Per comprenderlo occorre partire innanzitutto dal nome: taleb è il discepolo, o lo studente delle scuole religiose. I taliban si sono, infatti, formati nelle madrasse deobandi che, negli anni Ottanta, ospitano i figli dei profughi afgani di etnia pashtun rifugiatisi in Pakistan. Madrasse, situate in larga parte tra il Baluchistan e le province nord occidentali di frontiera; affollatissime, non solo perché interpretano la shari´a, rendendola comprensibile ai loro poco sofisticati allievi, secondo il rigido codice consuetudinario pasthunwali; ma anche perché offrono vitto, alloggio e un´istruzione minima a ragazzi di basso ceto sociale e sradicati dal proprio paese. Grazie anche ai finanziamenti sauditi che, sfruttando il ruolo di alleati dei mujaheddin che lottano contro "l´ateismo empio" dei governi filosovietici afgani, esportano in Asia centrale la loro rigida concezione dell´islam wahhabita.

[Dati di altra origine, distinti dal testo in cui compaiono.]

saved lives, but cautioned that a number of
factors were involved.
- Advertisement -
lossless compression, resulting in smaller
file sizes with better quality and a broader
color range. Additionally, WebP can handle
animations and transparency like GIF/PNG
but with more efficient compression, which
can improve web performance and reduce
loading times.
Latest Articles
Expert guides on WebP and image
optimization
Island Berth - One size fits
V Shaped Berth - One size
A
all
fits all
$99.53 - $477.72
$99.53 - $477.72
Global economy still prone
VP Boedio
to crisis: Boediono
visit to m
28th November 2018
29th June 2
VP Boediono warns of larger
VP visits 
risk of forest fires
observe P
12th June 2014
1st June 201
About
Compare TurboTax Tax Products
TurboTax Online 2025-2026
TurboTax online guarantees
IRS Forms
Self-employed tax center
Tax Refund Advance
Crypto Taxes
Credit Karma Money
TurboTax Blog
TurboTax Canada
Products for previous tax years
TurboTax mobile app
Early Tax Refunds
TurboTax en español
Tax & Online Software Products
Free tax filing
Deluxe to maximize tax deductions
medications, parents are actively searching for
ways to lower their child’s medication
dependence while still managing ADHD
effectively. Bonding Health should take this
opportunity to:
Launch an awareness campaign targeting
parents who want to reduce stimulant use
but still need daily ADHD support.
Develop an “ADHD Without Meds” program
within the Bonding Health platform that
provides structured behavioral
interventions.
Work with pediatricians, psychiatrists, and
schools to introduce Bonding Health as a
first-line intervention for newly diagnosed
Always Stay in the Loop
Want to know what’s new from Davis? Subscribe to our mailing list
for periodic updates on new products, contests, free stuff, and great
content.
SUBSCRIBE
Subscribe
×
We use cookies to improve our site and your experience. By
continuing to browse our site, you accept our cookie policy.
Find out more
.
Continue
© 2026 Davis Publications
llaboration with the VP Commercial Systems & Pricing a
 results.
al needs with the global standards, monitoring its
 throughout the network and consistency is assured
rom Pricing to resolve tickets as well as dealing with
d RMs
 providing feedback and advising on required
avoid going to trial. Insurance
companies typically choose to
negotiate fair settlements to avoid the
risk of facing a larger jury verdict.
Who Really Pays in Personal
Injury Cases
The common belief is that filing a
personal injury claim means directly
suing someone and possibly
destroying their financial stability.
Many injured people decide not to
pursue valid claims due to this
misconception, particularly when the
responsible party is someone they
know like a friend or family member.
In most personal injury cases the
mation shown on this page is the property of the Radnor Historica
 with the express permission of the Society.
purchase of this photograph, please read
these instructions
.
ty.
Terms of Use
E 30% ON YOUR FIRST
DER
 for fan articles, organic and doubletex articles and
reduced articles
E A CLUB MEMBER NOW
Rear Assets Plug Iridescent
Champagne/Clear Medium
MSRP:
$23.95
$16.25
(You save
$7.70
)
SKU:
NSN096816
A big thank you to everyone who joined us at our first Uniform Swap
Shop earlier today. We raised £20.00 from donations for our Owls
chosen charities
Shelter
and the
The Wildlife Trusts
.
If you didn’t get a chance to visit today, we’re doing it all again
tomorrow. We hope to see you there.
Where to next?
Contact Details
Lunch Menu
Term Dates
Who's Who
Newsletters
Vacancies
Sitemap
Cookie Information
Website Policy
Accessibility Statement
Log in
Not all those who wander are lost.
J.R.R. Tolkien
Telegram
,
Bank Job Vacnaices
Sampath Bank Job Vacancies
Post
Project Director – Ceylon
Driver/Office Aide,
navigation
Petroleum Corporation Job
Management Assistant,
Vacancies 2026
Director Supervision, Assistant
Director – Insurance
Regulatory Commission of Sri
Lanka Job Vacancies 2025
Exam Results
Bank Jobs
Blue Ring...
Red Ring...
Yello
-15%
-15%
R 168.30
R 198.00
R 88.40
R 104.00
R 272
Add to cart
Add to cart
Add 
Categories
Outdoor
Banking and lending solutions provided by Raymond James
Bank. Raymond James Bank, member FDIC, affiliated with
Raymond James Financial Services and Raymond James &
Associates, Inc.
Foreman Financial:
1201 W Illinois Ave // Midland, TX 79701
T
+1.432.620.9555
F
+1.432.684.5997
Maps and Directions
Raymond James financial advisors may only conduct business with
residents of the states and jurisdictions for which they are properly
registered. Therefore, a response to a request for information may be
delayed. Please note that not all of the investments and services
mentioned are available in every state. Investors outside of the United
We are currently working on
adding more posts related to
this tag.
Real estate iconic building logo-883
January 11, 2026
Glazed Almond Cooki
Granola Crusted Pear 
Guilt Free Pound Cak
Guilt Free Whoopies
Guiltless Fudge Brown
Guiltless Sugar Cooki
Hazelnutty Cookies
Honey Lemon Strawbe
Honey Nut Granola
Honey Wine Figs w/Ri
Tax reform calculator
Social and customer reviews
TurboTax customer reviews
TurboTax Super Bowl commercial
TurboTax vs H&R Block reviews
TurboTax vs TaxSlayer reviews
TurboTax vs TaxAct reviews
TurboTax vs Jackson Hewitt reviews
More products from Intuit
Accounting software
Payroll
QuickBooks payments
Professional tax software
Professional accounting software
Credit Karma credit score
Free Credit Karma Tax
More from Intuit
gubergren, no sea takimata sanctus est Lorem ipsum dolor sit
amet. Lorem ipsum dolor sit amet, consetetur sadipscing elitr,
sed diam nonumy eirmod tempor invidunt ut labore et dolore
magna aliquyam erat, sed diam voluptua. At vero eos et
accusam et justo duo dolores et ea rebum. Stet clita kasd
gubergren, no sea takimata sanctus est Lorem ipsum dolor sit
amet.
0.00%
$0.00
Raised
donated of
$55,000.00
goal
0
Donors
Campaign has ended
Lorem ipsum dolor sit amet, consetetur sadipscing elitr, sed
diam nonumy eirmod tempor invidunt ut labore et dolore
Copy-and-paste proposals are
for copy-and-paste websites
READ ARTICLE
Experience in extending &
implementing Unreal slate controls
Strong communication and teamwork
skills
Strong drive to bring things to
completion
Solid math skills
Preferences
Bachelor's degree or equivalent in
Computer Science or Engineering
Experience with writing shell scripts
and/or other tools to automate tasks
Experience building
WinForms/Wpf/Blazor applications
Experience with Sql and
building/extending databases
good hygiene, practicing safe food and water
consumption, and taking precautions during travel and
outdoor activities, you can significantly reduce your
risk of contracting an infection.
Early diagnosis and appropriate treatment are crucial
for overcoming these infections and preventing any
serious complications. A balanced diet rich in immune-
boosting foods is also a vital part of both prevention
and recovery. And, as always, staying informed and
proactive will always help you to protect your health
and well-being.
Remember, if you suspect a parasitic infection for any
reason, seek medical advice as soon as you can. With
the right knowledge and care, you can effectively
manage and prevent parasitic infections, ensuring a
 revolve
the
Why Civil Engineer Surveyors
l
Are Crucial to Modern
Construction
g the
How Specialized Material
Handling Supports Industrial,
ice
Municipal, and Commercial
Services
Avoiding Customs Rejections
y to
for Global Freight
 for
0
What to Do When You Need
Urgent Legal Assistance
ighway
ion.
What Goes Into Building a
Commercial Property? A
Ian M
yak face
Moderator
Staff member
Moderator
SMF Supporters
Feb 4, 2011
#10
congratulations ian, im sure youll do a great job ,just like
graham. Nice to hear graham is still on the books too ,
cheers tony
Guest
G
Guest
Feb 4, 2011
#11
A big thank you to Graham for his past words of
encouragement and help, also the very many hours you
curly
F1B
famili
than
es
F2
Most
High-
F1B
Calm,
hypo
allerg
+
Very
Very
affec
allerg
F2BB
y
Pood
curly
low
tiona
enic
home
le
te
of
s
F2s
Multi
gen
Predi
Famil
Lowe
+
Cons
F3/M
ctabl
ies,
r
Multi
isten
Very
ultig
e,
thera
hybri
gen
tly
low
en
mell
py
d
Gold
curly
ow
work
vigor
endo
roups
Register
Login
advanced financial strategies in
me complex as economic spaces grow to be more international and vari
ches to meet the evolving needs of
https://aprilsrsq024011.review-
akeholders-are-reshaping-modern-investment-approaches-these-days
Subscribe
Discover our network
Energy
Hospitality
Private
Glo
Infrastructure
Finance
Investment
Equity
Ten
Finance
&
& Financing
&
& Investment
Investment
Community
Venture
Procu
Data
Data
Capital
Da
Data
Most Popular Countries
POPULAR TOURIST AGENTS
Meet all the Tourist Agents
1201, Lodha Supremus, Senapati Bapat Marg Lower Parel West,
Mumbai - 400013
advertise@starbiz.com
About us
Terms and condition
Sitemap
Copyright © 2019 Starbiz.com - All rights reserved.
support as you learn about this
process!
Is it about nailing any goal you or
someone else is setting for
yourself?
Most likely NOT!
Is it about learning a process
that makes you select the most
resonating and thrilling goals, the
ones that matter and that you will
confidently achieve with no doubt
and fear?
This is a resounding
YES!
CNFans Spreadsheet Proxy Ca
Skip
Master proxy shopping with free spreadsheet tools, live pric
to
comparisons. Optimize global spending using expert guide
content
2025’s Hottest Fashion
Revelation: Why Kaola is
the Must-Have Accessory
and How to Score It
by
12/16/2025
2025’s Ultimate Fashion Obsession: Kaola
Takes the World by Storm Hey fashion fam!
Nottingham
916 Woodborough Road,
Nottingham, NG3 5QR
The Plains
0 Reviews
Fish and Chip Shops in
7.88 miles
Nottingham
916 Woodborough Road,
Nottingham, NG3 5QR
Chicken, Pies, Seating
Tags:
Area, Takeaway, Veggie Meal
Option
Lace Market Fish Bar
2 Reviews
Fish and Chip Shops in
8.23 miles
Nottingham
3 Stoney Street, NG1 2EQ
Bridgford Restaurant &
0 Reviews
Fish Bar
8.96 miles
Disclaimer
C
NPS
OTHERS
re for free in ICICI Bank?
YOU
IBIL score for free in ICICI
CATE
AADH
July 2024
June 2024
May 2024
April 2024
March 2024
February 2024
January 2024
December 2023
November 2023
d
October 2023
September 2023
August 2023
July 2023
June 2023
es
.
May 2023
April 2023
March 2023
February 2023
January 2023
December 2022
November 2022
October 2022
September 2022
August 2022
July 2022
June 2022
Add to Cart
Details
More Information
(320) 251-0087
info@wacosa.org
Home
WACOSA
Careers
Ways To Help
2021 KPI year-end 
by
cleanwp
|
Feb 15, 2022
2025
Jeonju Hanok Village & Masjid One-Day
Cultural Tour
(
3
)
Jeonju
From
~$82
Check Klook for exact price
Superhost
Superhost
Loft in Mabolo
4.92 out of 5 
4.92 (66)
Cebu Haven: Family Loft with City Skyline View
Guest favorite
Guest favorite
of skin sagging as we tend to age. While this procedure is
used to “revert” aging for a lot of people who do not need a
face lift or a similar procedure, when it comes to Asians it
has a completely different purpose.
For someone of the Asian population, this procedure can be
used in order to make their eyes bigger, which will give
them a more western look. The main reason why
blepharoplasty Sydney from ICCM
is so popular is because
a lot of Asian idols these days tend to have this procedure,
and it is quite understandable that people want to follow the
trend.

È in nome della solidarietà, allo stesso tempo pashtun e islamista, che le scuole deobandi spingeranno i loro studenti a raggiungere le fila di un gruppo di reduci delusi dall´incapacità dei mujaheddin afgani di mettere fine agli scontri etnici e politici seguiti alla caduta del regime filo sovietico. Li guida il mullah Omar, anima di una piccola madrassa di Singesar, che ha partecipato al jihad contro i sovietici, rimanendo più volte ferito. Il mullah sale alle cronache per aver mobilitato i suoi allievi contro i mujaheddin che violano la legge islamica. L´autorevolezza acquisita dalla milizia di Omar nel frenare gli eccessi di quanti terrorizzano la popolazione con le loro incontrollate violenze è tale che molti gli chiedono di porre fine alla guerra civile. Per farlo Omar dovrà battere le altre fazioni: quella pashtun di Hekmatyar, il leader islamsita dell´Hezb-e-islami ; quelle dei tagiki e degli uzbeki guidati da Massud e Dostum.
Nel novembre 1994 i taliban conquistano Kandahar, che diventa la capitale spirituale del movimento. Kabul è presa nel settembre 1996. Una conquista marcata da un immediato biglietto da visita. Najbullah, presidente filo sovietico tra il 1986 e il 1992, ospite-prigioniero di una sede Onu, viene rapito, evirato e poi trascinato attorno al palazzo presidenziale da un auto: infine è ucciso a colpi d´arma da fuoco. Il cadavere viene impiccato davanti al palazzo. Tra le mani i taliban gli infilano una sigaretta e, nelle tasche del denaro, simboli di "vizio e corruzione".
Nell´aprile 1996 il mullah Omar legittima il suo ruolo di leader religioso indossando il Mantello del Profeta, reliquia che si vuole appartenga a Muhammad. Proclamandosi "Comandante dei credenti", rivendica il ruolo di guida di tutti i musulmani afgani. Dopo quel gesto, che ne fa una figura semi trascendente, Omar si vedrà sempre meno in pubblico. Affida la sua parola a Radio Shariat. Ormai solo una voce, si circonda di mistero; chiuso nel cerchio caldo della comunità kandaharita, sfugge a ogni possibilità di vedere sminuito un carisma costruito più sul mito che su reali doti.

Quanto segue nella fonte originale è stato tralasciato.